Le film se présente au départ comme un film policier classique. Enquête sur un meurtre, inspecteur frimeur qui mâche constamment un chewing-gum, bref une tête à claques, ça démarre pas vraiment sur les chapeaux de roue même si la mise en scène reste soignée et l’intrigue bien rythmée. C’est en s’enfonçant peu à peu dans le film qu’on découvre sa véritable ambition.
Et quelle ambition mes amis ! Sur le papier elle est simple : broder une intrigue policière contemporaine à une histoire d’amour ancrée dans le passé. Mais c’est dans sa réalisation qu’elle va se trouvée sublimée : le récit mèle et met en parallèle flash-back historique et enquête, alterne scènes d’action, scène romantiques, scènes historique avec un brio et une originalité que j’ai rarement vus.
L’inspecteur Ho enquête sur l’homicide de Yang. En remontant la filière du meurtre, il découvre un vieux journal intime dans le coffre d’un ami d’enfance de la victime. Ho se plonge dans le passé et commence à percevoir les racines du crime dans un récit datant d’il y a 50 ans, au moment de la guerre de Corée...
On lorgne du côté de Shiri - un de mes films cultes : une histoire d’amour réellement poignante (oui j’ai pleuré, et pas qu’à la fin), des scènes d’actions vivifiées par un souffle épique (je pense à des prisonniers communistes s’évadant d’un camp de Corée du Sud, courant dans la boue et faisant feu au ralenti, tout en étant porté par un choeur de violons qui file la chair de poule tellement c’est trop beau), et une dimension politique et historique. Il s’agit de filmer des heures de l’histoire de Corée qui ne comptent pas parmi les meilleures, et la guerre dans sa plus pure définition, loin d’être à son avantage, brisant des vies entières, des rêves d’hommes et de femmes, et plongeant un pays dans la tourmente (cf. Shiri).

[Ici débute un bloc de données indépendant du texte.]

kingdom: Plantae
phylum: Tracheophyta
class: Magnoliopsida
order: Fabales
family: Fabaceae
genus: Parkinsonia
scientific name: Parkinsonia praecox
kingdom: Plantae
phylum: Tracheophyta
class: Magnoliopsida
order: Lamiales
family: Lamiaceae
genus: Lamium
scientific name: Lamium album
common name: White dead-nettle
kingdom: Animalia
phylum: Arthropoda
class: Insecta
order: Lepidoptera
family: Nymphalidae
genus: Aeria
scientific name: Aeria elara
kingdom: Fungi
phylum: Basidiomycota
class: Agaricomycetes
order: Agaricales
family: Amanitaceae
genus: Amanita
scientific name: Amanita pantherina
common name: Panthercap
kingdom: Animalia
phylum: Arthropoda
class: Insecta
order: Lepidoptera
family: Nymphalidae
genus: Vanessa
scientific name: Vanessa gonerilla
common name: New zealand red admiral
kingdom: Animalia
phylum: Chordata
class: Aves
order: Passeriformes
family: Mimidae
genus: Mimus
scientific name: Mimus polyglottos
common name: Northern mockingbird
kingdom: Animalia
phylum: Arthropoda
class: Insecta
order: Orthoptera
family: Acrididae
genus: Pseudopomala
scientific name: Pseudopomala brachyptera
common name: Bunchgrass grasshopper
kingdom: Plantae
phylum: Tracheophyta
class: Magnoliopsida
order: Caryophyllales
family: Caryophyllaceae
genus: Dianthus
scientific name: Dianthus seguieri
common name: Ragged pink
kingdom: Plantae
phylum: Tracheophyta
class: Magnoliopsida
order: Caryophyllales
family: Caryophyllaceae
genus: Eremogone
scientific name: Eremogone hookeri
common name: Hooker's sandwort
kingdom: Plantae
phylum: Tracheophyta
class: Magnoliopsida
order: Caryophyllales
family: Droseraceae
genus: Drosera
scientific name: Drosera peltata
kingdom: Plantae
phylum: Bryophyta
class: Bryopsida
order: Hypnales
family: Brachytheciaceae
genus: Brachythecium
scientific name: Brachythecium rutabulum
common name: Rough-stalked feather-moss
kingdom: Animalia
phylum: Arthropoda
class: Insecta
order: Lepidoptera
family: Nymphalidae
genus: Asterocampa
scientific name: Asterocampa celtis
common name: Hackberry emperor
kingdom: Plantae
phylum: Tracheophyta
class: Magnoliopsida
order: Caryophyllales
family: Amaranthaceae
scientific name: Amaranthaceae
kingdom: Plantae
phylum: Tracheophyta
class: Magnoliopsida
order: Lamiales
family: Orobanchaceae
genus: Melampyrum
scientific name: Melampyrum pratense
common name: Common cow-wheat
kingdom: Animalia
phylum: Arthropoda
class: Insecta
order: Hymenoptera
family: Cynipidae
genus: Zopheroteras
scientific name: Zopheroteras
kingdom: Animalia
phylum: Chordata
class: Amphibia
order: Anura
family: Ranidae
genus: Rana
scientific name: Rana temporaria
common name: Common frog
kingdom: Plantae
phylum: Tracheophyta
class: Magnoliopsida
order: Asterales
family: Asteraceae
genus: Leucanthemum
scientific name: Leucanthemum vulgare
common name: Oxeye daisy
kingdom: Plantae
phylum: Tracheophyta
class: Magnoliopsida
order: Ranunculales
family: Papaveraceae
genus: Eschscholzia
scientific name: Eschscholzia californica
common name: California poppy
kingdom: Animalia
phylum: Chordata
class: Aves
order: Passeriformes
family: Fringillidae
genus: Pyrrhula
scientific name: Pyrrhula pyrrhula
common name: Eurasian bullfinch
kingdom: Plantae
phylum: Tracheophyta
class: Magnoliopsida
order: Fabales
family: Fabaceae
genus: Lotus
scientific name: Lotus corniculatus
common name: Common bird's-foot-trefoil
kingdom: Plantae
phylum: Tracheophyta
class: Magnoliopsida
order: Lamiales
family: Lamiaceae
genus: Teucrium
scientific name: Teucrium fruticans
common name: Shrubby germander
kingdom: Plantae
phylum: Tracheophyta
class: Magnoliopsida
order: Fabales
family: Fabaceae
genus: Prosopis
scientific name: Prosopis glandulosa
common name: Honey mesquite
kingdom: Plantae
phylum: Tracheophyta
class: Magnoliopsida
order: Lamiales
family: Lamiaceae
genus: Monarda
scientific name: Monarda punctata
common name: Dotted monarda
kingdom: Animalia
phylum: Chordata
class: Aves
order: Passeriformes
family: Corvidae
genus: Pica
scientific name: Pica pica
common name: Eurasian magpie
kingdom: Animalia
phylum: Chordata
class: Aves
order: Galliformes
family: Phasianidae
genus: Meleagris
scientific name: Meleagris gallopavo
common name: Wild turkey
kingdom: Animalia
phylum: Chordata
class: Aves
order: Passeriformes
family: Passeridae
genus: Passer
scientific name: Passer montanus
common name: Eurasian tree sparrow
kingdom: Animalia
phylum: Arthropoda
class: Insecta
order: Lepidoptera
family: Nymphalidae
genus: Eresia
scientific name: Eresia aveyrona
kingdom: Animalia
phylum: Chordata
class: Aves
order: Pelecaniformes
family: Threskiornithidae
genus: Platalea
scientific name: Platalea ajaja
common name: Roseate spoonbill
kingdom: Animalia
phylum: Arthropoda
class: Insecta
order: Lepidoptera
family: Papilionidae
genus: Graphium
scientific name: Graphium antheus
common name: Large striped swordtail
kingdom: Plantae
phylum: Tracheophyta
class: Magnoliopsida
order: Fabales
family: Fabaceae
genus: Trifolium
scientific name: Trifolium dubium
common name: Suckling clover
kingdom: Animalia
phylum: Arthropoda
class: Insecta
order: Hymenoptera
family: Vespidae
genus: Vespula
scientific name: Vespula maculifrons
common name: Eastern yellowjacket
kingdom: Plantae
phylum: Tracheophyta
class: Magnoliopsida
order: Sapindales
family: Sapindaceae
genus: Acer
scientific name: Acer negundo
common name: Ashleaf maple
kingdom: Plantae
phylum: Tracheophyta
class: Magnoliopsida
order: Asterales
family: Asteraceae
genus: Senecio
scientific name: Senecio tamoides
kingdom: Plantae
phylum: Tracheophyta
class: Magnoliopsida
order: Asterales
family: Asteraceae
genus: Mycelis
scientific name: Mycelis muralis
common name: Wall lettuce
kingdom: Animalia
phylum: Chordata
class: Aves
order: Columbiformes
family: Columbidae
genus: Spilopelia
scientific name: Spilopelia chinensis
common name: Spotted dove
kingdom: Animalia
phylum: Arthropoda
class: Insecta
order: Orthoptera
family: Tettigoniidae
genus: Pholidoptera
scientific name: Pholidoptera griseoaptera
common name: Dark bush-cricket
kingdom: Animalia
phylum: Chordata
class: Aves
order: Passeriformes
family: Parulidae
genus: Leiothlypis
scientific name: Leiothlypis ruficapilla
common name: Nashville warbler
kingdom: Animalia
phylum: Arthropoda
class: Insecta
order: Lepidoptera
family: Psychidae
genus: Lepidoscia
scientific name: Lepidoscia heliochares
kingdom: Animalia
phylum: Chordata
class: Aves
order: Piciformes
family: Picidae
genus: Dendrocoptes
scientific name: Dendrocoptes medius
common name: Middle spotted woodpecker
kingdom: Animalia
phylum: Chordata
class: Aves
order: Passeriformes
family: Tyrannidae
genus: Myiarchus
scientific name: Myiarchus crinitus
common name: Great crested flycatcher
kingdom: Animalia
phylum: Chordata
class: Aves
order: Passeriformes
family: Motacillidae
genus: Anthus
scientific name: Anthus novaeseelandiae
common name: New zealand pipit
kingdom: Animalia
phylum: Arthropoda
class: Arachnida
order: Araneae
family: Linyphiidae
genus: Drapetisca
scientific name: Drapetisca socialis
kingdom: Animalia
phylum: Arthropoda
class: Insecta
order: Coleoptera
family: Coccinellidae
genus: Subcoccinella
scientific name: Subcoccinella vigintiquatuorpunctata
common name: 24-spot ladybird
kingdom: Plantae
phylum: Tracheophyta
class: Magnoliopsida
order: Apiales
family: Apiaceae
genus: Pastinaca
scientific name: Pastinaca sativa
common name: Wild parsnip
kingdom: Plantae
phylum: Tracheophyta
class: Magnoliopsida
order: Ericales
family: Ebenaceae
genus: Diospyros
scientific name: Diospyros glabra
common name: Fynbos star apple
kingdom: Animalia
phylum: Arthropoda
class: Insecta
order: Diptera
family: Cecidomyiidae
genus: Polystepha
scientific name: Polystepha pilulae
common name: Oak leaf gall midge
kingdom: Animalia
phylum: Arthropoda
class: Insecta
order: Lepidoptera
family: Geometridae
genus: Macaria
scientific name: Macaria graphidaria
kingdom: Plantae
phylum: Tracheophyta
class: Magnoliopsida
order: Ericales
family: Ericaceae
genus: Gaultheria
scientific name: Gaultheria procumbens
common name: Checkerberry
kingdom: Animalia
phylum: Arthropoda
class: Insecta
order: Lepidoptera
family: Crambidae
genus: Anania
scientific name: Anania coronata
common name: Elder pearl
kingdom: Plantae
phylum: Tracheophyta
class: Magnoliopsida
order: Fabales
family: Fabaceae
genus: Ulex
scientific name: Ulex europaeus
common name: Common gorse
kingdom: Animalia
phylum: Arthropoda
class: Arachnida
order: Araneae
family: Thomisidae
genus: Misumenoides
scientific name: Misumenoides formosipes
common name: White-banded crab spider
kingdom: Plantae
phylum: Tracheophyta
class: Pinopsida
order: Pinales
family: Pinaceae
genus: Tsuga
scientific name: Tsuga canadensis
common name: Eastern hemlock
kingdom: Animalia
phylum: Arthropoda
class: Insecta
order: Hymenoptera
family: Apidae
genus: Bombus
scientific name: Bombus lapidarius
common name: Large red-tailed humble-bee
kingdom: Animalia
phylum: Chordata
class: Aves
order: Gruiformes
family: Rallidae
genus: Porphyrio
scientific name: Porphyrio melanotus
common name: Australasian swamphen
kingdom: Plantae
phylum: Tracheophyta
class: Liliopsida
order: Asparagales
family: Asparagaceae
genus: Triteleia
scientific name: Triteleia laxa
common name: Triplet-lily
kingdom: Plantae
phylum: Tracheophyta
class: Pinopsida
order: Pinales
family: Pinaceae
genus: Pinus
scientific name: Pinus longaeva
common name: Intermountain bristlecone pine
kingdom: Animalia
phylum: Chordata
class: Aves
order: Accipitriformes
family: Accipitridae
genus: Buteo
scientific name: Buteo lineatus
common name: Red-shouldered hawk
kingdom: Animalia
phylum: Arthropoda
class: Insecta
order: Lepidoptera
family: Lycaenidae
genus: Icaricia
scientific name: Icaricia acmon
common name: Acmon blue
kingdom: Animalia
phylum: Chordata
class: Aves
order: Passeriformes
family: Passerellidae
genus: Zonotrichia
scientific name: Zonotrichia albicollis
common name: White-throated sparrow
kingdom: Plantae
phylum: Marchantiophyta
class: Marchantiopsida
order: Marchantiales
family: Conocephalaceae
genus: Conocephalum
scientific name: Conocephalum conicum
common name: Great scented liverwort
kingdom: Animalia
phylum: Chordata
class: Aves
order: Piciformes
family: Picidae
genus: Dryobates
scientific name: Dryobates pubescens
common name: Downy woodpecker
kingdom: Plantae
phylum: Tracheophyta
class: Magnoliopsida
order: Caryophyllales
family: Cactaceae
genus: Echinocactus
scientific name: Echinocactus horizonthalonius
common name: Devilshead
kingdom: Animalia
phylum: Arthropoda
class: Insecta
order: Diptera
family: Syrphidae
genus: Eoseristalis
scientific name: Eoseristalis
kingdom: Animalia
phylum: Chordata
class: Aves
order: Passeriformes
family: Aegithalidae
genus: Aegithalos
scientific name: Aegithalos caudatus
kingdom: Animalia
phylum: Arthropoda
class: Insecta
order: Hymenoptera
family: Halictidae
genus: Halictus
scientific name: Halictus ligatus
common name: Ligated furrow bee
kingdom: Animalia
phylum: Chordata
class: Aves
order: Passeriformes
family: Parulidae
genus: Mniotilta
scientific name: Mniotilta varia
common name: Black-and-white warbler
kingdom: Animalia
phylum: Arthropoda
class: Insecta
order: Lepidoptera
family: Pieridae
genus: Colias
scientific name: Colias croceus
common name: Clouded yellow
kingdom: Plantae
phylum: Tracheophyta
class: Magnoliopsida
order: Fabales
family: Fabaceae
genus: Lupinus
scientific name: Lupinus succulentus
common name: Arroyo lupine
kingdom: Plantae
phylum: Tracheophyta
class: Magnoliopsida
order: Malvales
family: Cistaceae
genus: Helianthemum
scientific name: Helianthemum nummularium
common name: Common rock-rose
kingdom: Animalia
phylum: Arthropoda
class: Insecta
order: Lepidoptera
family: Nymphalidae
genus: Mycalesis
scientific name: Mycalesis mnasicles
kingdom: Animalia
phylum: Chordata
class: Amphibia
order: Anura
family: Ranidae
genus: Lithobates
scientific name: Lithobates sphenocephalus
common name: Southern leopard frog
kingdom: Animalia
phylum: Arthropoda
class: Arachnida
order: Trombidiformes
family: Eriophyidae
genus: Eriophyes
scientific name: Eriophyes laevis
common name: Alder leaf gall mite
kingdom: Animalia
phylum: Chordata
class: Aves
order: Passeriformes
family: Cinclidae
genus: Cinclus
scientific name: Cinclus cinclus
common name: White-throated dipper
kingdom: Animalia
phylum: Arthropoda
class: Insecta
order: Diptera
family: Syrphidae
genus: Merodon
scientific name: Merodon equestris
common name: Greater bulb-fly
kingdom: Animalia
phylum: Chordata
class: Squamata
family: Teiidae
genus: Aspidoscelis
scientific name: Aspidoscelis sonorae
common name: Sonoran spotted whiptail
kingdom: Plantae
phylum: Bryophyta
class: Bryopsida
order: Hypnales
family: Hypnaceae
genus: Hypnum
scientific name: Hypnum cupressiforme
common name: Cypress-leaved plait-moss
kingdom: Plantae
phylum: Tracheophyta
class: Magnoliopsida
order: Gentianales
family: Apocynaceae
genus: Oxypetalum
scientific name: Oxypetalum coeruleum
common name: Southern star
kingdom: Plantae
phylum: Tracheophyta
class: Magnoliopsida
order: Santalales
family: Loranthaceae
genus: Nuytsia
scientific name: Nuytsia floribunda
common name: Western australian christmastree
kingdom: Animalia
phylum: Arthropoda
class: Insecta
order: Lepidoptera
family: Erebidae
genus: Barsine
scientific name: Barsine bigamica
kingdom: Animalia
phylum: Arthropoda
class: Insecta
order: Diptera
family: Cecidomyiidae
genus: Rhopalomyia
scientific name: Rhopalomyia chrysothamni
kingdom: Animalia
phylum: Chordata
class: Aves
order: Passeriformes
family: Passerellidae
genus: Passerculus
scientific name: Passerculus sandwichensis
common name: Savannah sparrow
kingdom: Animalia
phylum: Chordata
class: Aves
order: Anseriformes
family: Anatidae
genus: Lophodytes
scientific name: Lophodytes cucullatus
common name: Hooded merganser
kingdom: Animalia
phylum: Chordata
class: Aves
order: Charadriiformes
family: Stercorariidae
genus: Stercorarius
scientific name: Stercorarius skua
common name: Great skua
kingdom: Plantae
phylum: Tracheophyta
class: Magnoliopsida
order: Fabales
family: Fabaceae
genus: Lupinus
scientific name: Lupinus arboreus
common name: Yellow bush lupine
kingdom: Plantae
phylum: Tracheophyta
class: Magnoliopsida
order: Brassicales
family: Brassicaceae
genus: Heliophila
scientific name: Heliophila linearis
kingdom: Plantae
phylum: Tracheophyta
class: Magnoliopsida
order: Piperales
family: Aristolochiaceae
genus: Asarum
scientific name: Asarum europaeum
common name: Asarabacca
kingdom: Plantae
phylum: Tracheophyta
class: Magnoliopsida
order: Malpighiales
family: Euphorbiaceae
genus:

La romance, elle, est formidable. Pour une fois on a pas droit à deux canons stéréotypés comme on nous en sort à outrance dans les fictions américaines, genre Brad Pitt et Jennifer Aniston (ou Tom Cruise et Angelina Jolie, m’enfin, voyez de quoi je parle, quoi), qui se livrent à une amourette qui n’en a que le nom. Non, ici on partage le destin de personnes "normales", si je puis dire, un homme et une femme qui s’aiment, tout simplement, qui trouvent un plaisir immense à se trouver en compagnie l’un de l’autre. Il ne s’agit pas ici d’une passion physique, d’une attirance animale entre les deux protagonistes (ce qu’on voit la plupart du temps) mais d’une longue et belle histoire d’amour, l’amour le vrai, l’humain, pas celui que partage ton chien avec celui de ta voisine. Je n’ai vu une telle franchise, une telle démonstration de vrais sentiments que dans le cinéma coréen, qu’on accuse souvent de piller le cinéma occidental.
Et bien moi aujourd’hui je le dis, le cinéma coréen sait, mieux que quiconque, mieux que les Américains, les Européens, les Chinois ou les Japonais, mettre en scène des histoires d’amour touchantes. Bon bien sûr j’ai pas vu tous les films du monde, mais je pense quand même sincèrement que c’est en effet le cas.
Le film est porté par une bande originale de grande classe, qui tirera les larmes des plus réticents, sans pour autant maximiser le pathos. Quelle équilibre. Quelle grâce.
Ce film mérite beaucoup d’éloges. Je vous incite fortement à le découvrir, et bien qu’il ne dispose du budget d’un Shiri (très grande réussite du cinéma coréen également, d’ailleurs le deuxième film à avoir le plus cartonné chez eux), il est certainement aussi émouvant. Pour la justesse des interprètes, pour le rythme, pour la musique, pour le souffle épique des scènes d’action, et enfin pour admirer et vibrer à une belle romance comme on en voit si peu souvent.